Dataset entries

Segment Open

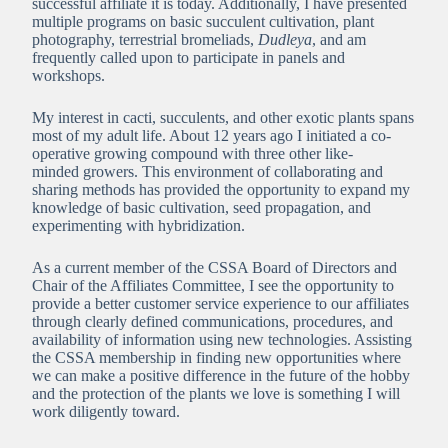
successful affiliate it is today. Additionally, I have presented
multiple programs on basic succulent cultivation, plant
photography, terrestrial bromeliads,
Dudleya
, and am
frequently called upon to participate in panels and
workshops.
My interest in cacti, succulents, and other exotic plants spans
most of my adult life. About 12 years ago I initiated a co-
operative growing compound with three other like-
minded growers. This environment of collaborating and
sharing methods has provided the opportunity to expand my
knowledge of basic cultivation, seed propagation, and
experimenting with hybridization.
As a current member of the CSSA Board of Directors and
Chair of the Affiliates Committee, I see the opportunity to
provide a better customer service experience to our affiliates
through clearly defined communications, procedures, and
availability of information using new technologies. Assisting
the CSSA membership in finding new opportunities where
we can make a positive difference in the future of the hobby
and the protection of the plants we love is something I will
work diligently toward.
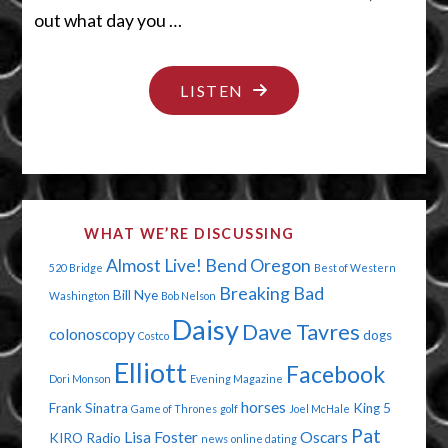
out what day you …
"BUZZED
LISTEN
ON
THE
BUZZ"
WHAT WE’RE DISCUSSING
Almost Live!
Bend Oregon
520 Bridge
Best of Western
Breaking Bad
Bill Nye
Washington
Bob Nelson
Daisy
Dave Tavres
colonoscopy
dogs
Costco
Elliott
Facebook
Dori Monson
Evening Magazine
horses
Frank Sinatra
King 5
Game of Thrones
golf
Joel McHale
Pat
Lisa Foster
Oscars
KIRO Radio
news
online dating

Segment Closed

What you should do. Copy every record verbatim while leaving each picture out.

Response to the exercise.
successful affiliate it is today. Additionally, I have presented
multiple programs on basic succulent cultivation, plant
photography, terrestrial bromeliads,
Dudleya
, and am
frequently called upon to participate in panels and
workshops.
My interest in cacti, succulents, and other exotic plants spans
most of my adult life. About 12 years ago I initiated a co-
operative growing compound with three other like-
minded growers. This environment of collaborating and
sharing methods has provided the opportunity to expand my
knowledge of basic cultivation, seed propagation, and
experimenting with hybridization.
As a current member of the CSSA Board of Directors and
Chair of the Affiliates Committee, I see the opportunity to
provide a better customer service experience to our affiliates
through clearly defined communications, procedures, and
availability of information using new technologies. Assisting
the CSSA membership in finding new opportunities where
we can make a positive difference in the future of the hobby
and the protection of the plants we love is something I will
work diligently toward.
out what day you …
"BUZZED
LISTEN
ON
THE
BUZZ"
WHAT WE’RE DISCUSSING
Almost Live!
Bend Oregon
520 Bridge
Best of Western
Breaking Bad
Bill Nye
Washington
Bob Nelson
Daisy
Dave Tavres
colonoscopy
dogs
Costco
Elliott
Facebook
Dori Monson
Evening Magazine
horses
Frank Sinatra
King 5
Game of Thrones
golf
Joel McHale
Pat
Lisa Foster
Oscars
KIRO Radio
news
online dating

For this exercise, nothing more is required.